**Extracted text:**
Limitation and contraction or degrowth as an alternative is a post-modern variation of Lincoln Stefffens' less than prescient remark about the depression era Soviet Union, “I have seen the future and it works”. Degrowth is a strategy to do less with less, and to divide a smaller pie.

What is needed instead is radical reduction of pollution, depletion and ecological damage. What is of primary concern are ecological consequences not material output separated from consequences. For example a global transformation to renewable resources from fossil fuels will be of enormous ecological and social benefit. That should be job one. The basis of ecological economic growth is the elimination of ecological damage in the context of social and economic justice.

The same standards for minimizing pollution, depletion and ecological damage must be applied to all aspects of the economy from agriculture to forestry to industry. Some solar and wind projects that are not sound should not be built. Our job is to optimize the ecological, economic, and social benefits of pollution minimization.

Next steps

An ecological growth strategy will include a global series of transformative technological changes such as he adoption of continental scale efficient renewable energy systems ranging from local micro-grids to transcontinental super-grids.

In embracing an ecological growth strategy, we are not removing the profit motive, nor abolishing capitalism as necessary steps in order to create a sustainable world. For example, mass displacement of the 40 gigatons (billion tons) of fossil fuel carbon dioxide equivalent emissions generation is valued by the U.S. EPA and the NationalAcademy of Sciences as $190 per metric ton of the social costs (ecological and social consequences) from fossil fuel emissions to $230 a ton in 2030.

**Record excerpts:**

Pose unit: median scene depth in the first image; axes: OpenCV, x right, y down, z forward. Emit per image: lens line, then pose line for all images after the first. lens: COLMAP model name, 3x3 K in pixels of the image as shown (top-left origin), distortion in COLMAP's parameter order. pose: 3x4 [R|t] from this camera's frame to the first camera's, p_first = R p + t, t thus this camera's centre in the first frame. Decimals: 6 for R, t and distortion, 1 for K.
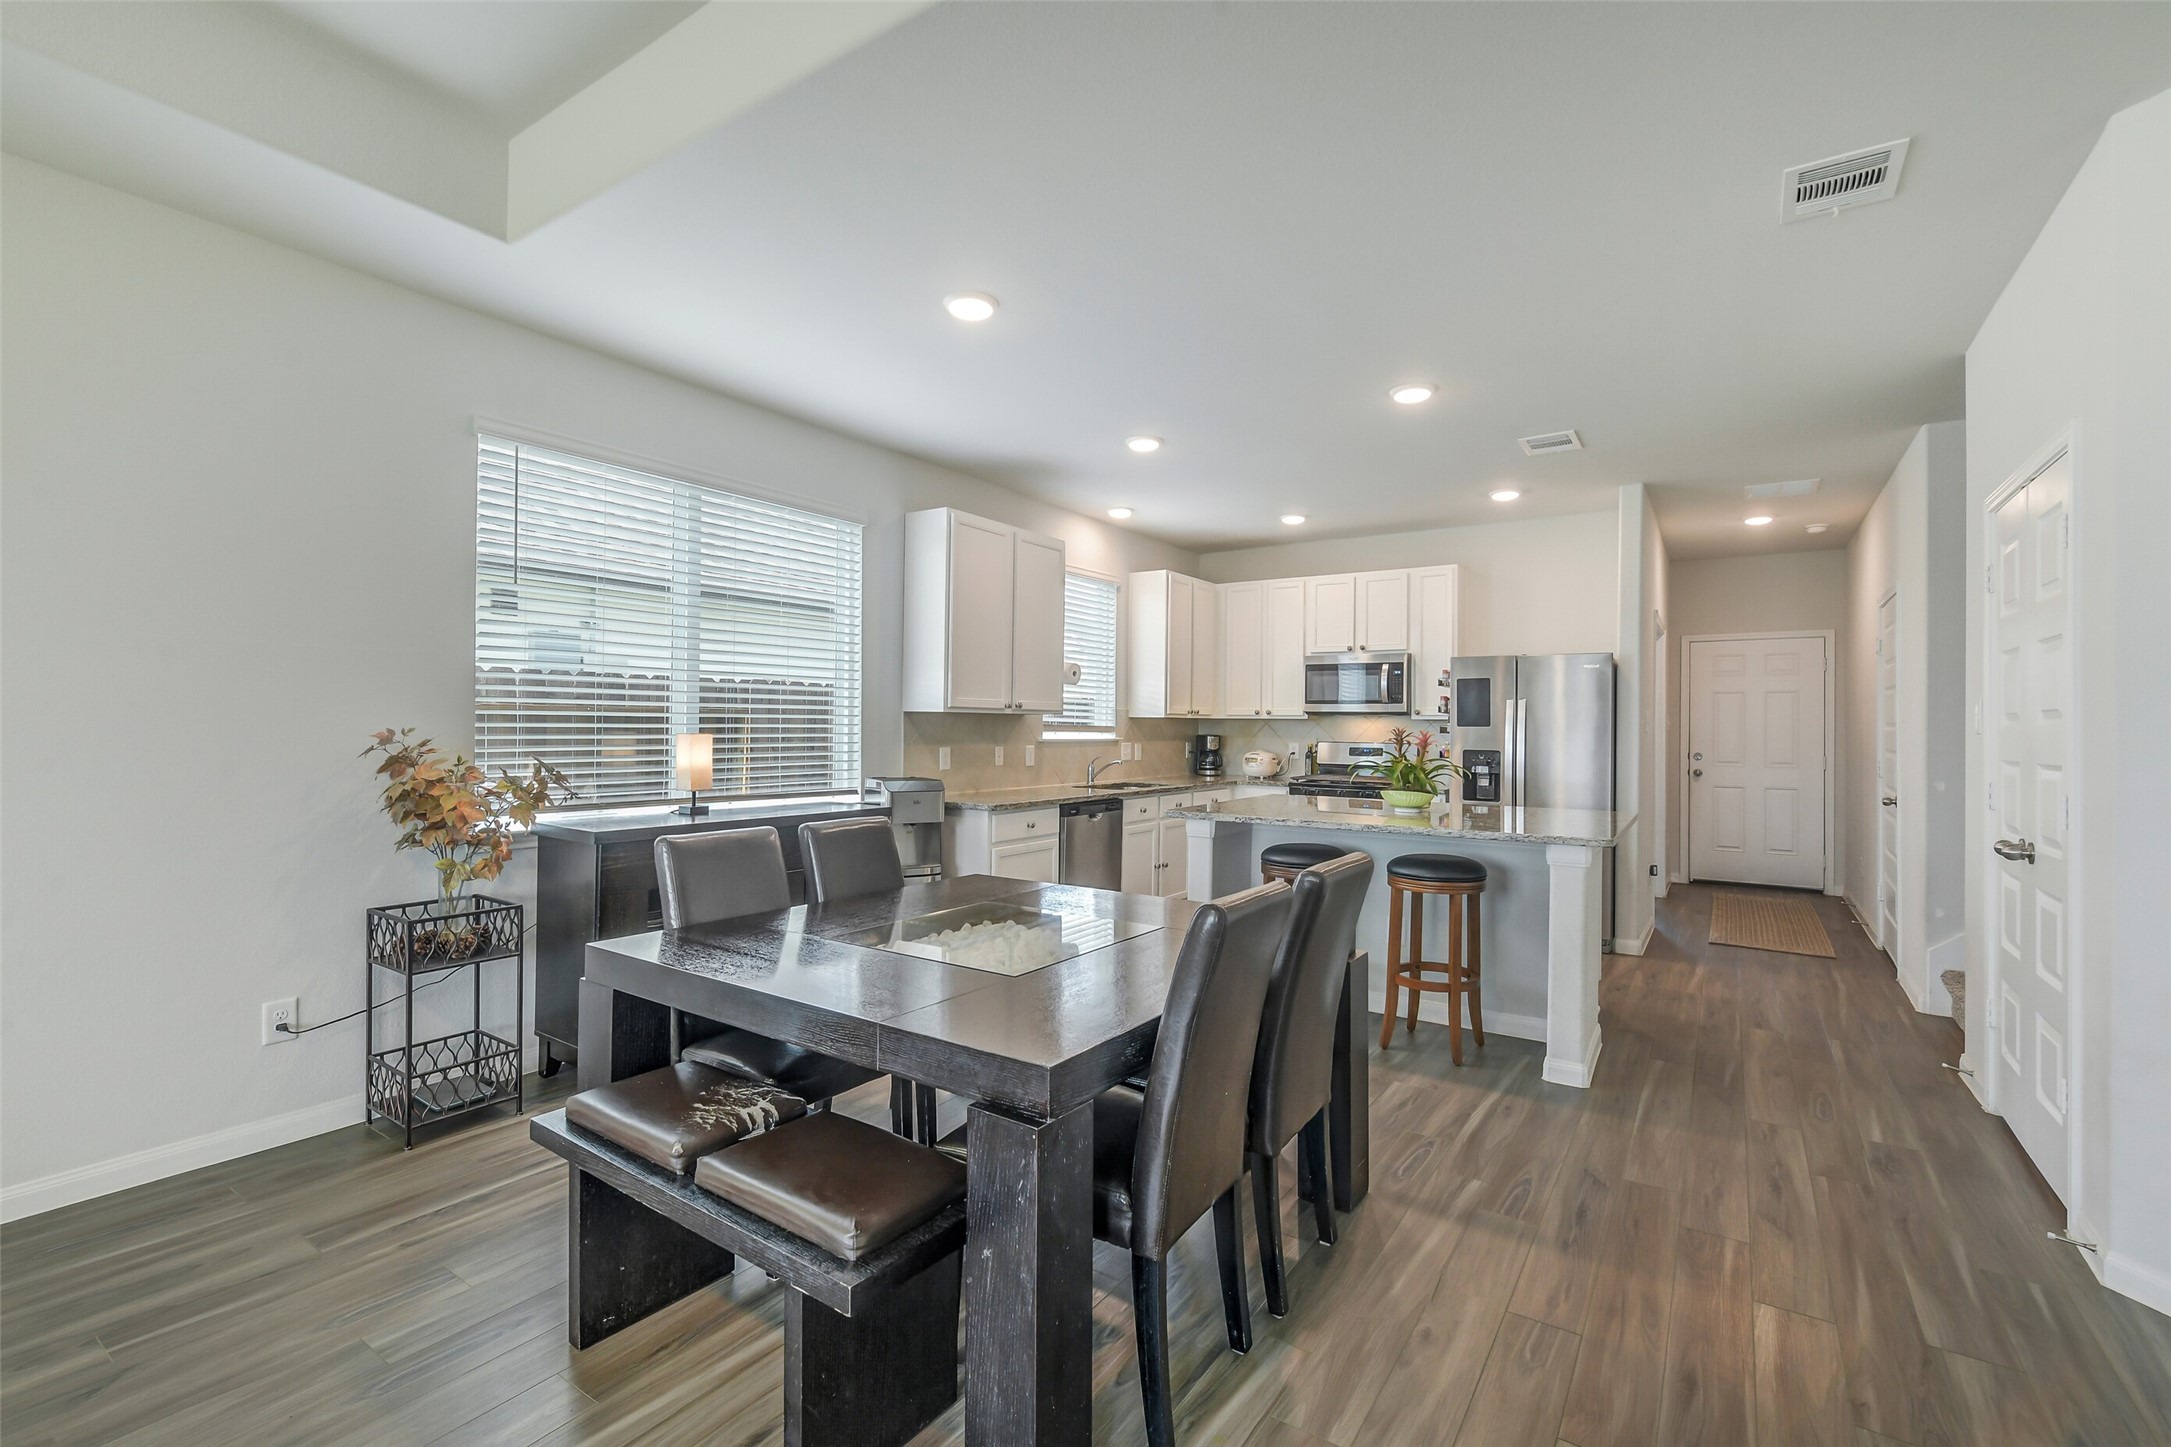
lens RADIAL K [[951.7, 0, 1085.5], [0, 951.7, 723.5], [0, 0, 1]] dist [-0.000783, 0.000240]
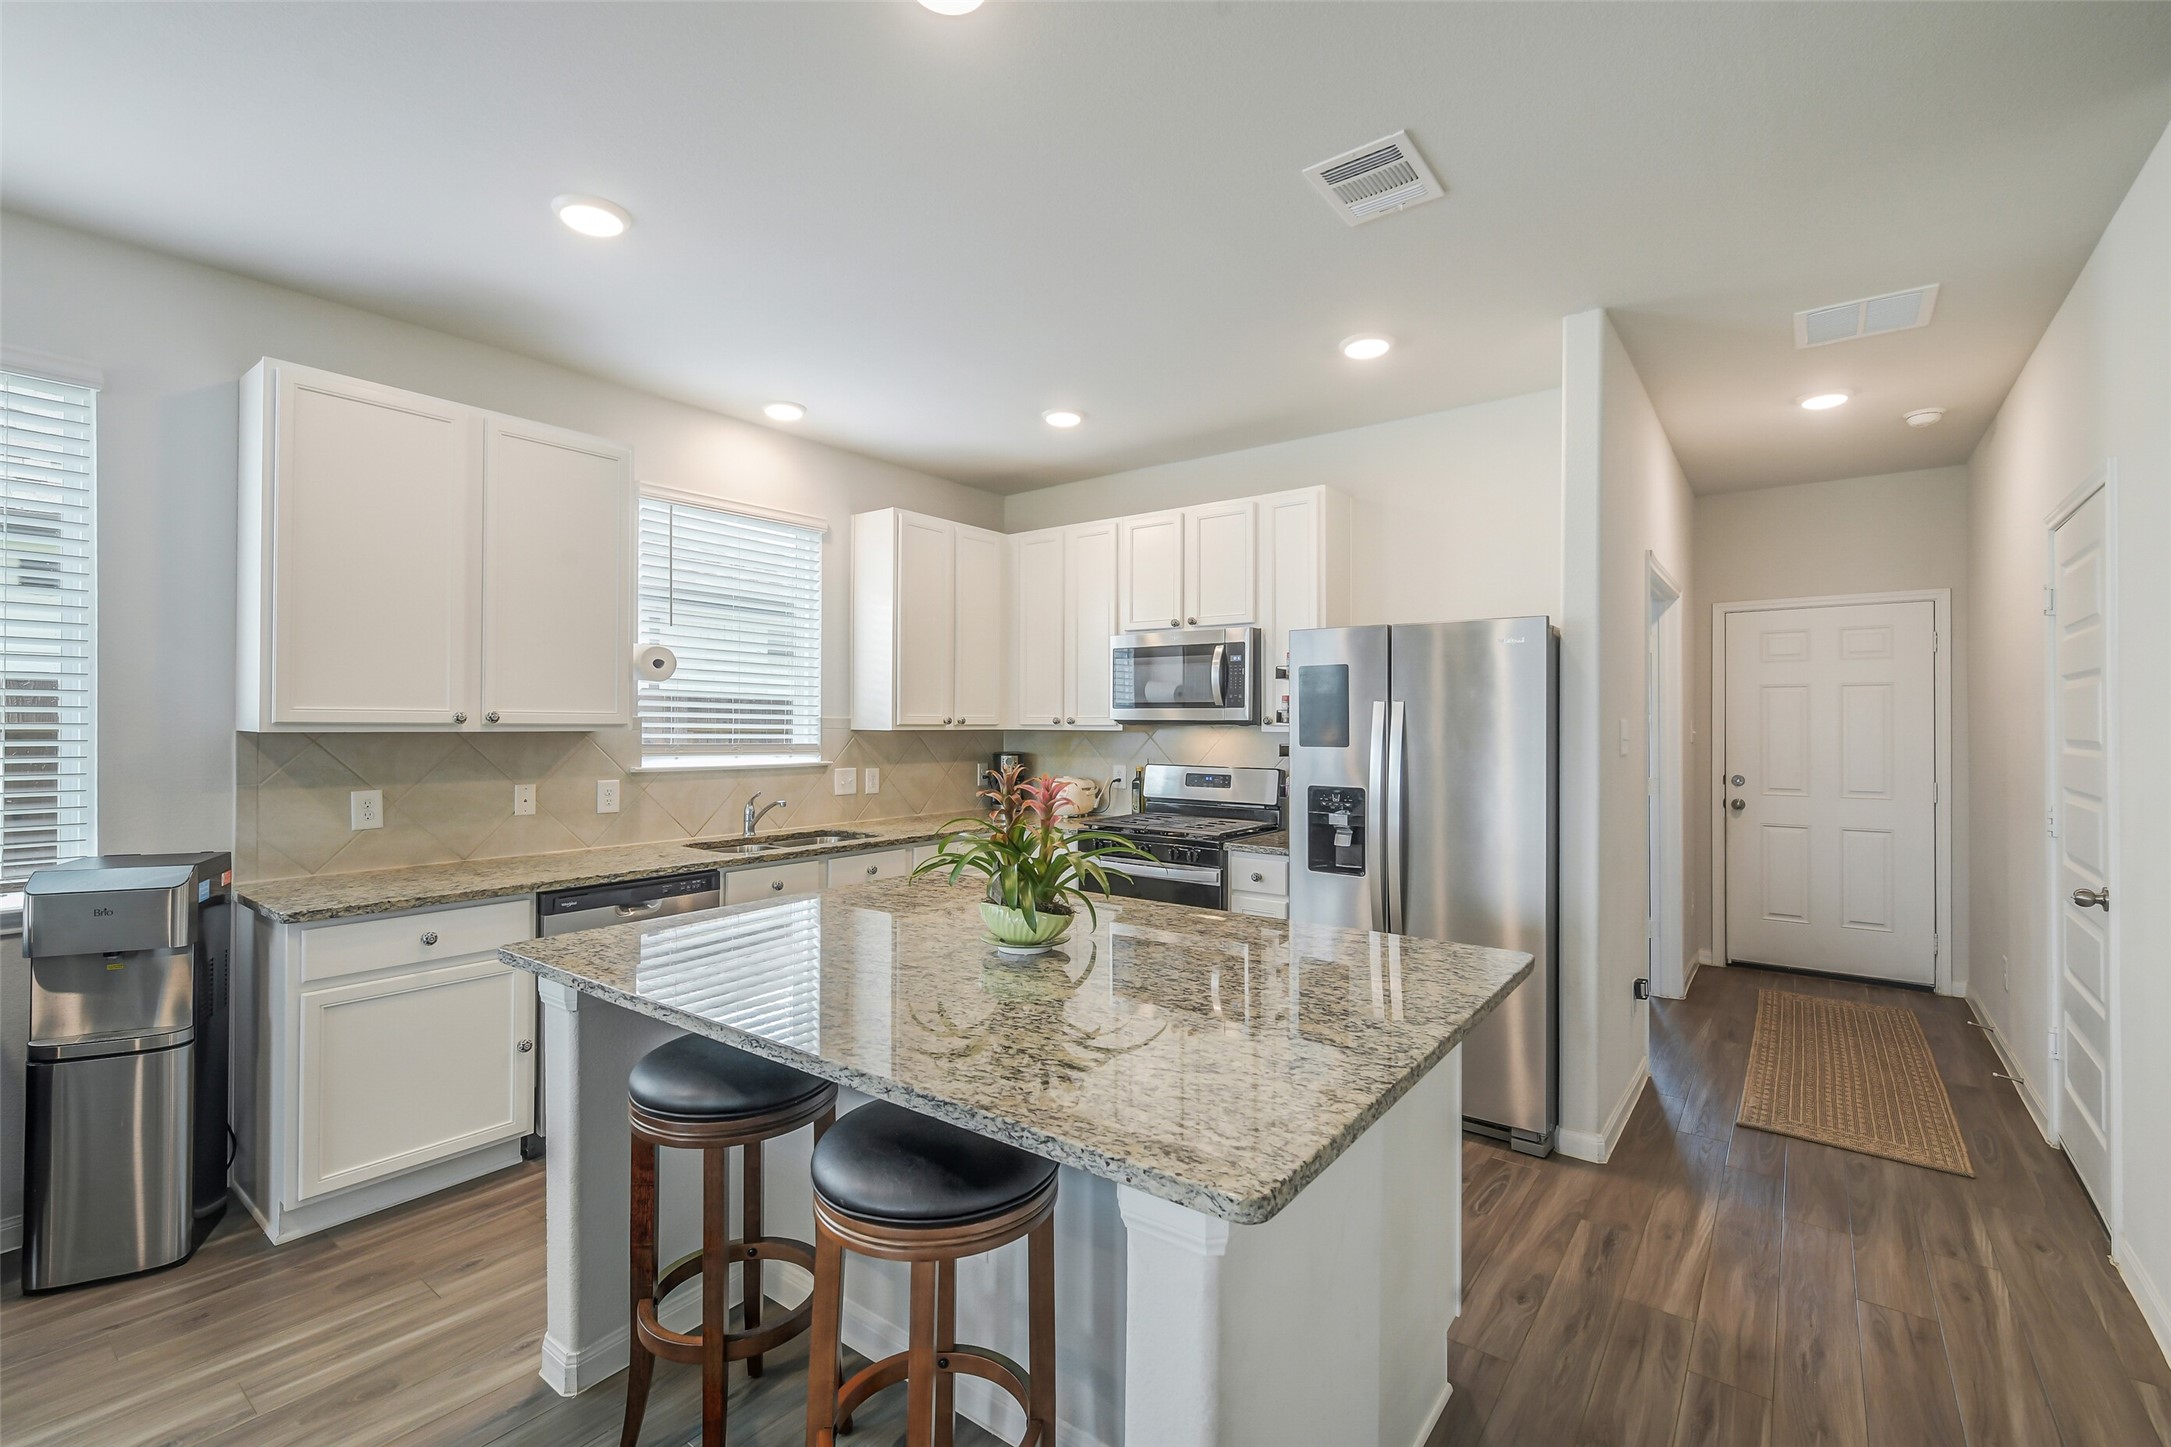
lens RADIAL K [[951.7, 0, 1085.5], [0, 951.7, 723.5], [0, 0, 1]] dist [-0.000783, 0.000240]
pose [[0.998510, -0.005521, -0.054286, 0.259337], [0.005529, 0.999985, 0.000001, -0.010753], [0.054286, -0.000301, 0.998525, 0.356141]]
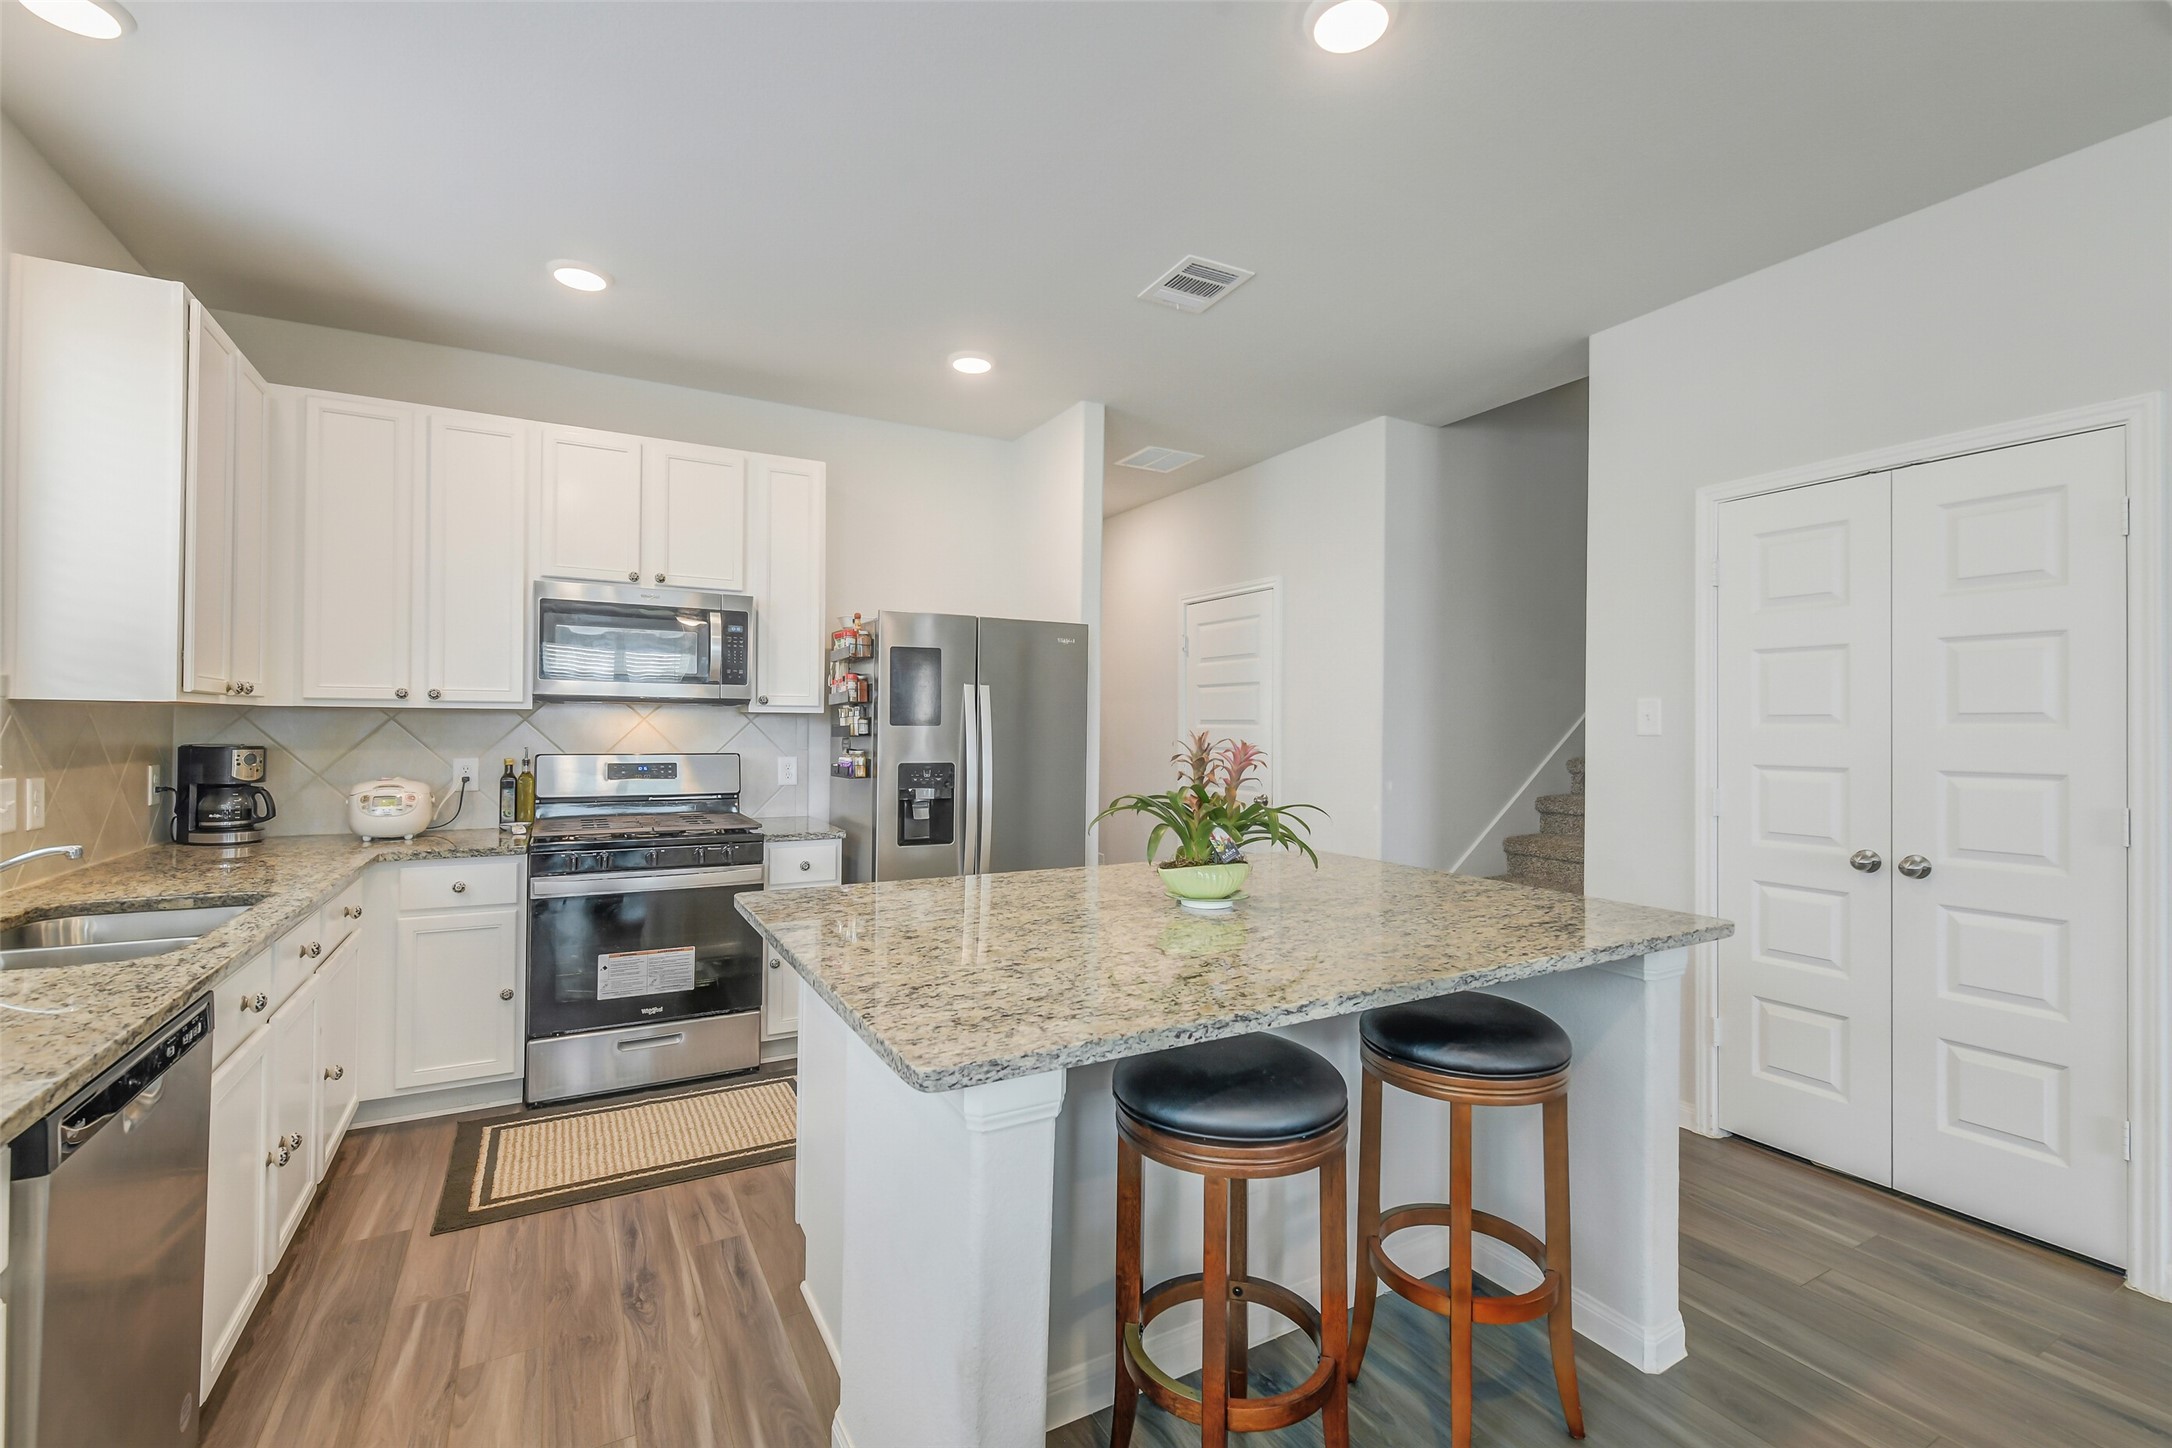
lens RADIAL K [[932.4, 0, 1086.0], [0, 932.4, 724.0], [0, 0, 1]] dist [-0.000039, -0.000408]
pose [[0.446540, -0.001910, 0.894762, -0.075545], [-0.003574, 0.999986, 0.003918, -0.000369], [-0.894756, -0.004948, 0.446527, 0.560686]]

**Problem set:**
A. In the piece on ecological growth, what change does the author say should be "job one"?
B. Explain why the piece on ecological growth treats the shift from fossil fuels to renewable resources as the top priority.
C. Carry on the piece on ecological growth from its last sentence.

**Answers by task:**
A. A global transformation from fossil fuels to renewable resources.

B. It says that a global transformation to renewable resources from fossil fuels will bring enormous ecological and social benefit. Because the piece holds that ecological consequences, not material output, are the primary concern, this change comes first.

C.
Displacing one gigaton of carbon dioxide emissions means a value of $190 billion dollars. 40 gigatons means 7.6 trillion of potential savings. These trillions in real value can be monetized through a regulatory tool such as Sustainability Credits (SCs)valued at $190 per metric ton of carbon dioxide. SCs can be turned to cash on the books of banks as paid in capital and as cash to be used for future sustainable investments to reduce green house gas emissions.

The ordinary magic of banks means $10 of investment for each dollar of bank capital. Therefore the yearly potential for global replacement of fossil fuels with renewables 1.9 trillion dollars for each gigaton of carbon displaced by renewables and a total of $76 trillion for displacing all carbon emissions yearly.

It is of central importance to value and monetize ecological sustainability. This represents an enormous increase in ecological wealth and reduction of pollution. It is a far more desirable path than a carbon tax.

Displacing carbon dioxide emissions by renewable energy represents a dramatic and essential reduction of polluting externalities and makes profit and ecological economic growth a clear expression of making economic growth express ecological improvement.

The pursuit of an ecological future: basic imperatives

The democratic market system when faced with gathering ecological catastrophe will respond vigorously, and by necessity, practice the requisite mixture of limitation, restraint, and focused expansion for economic growth leading to ecological improvement and construction of the material basis of a sustainable civilization.

An ecological growth strategy is designed to respond to the gravity of the global ecological crisis in a swift and timely fashion before our options are foreclosed by irreversible consequences. It is crucial for us to understand that continuing to subject the ecosphere to unremitting pollution and habitat destruction will lead to dramatic and non-linear change as the ecosphere, responding to changes on a geologic and planetary scale, finds a new equilibrium, one that is decidedly unfriendly to human civilization. It’s time to embrace and to pursue an ecological growth future.

References

Seabrook Station Nucear Power Plant. Reuters 2024. 2024.

Cost of Carbon Dioxide Pollution U.S. EPA. 2023.

Sustainable Ecological Value: The New Weath of Nations. Roy Morrison, 2023. Wall Street International Magazine.

Understanding the longevity of New Hampshire’s Merrimack Station. New Hampshire Business Review. Scott Merrill and Jill Patel. Granite State News Collaborative 2023.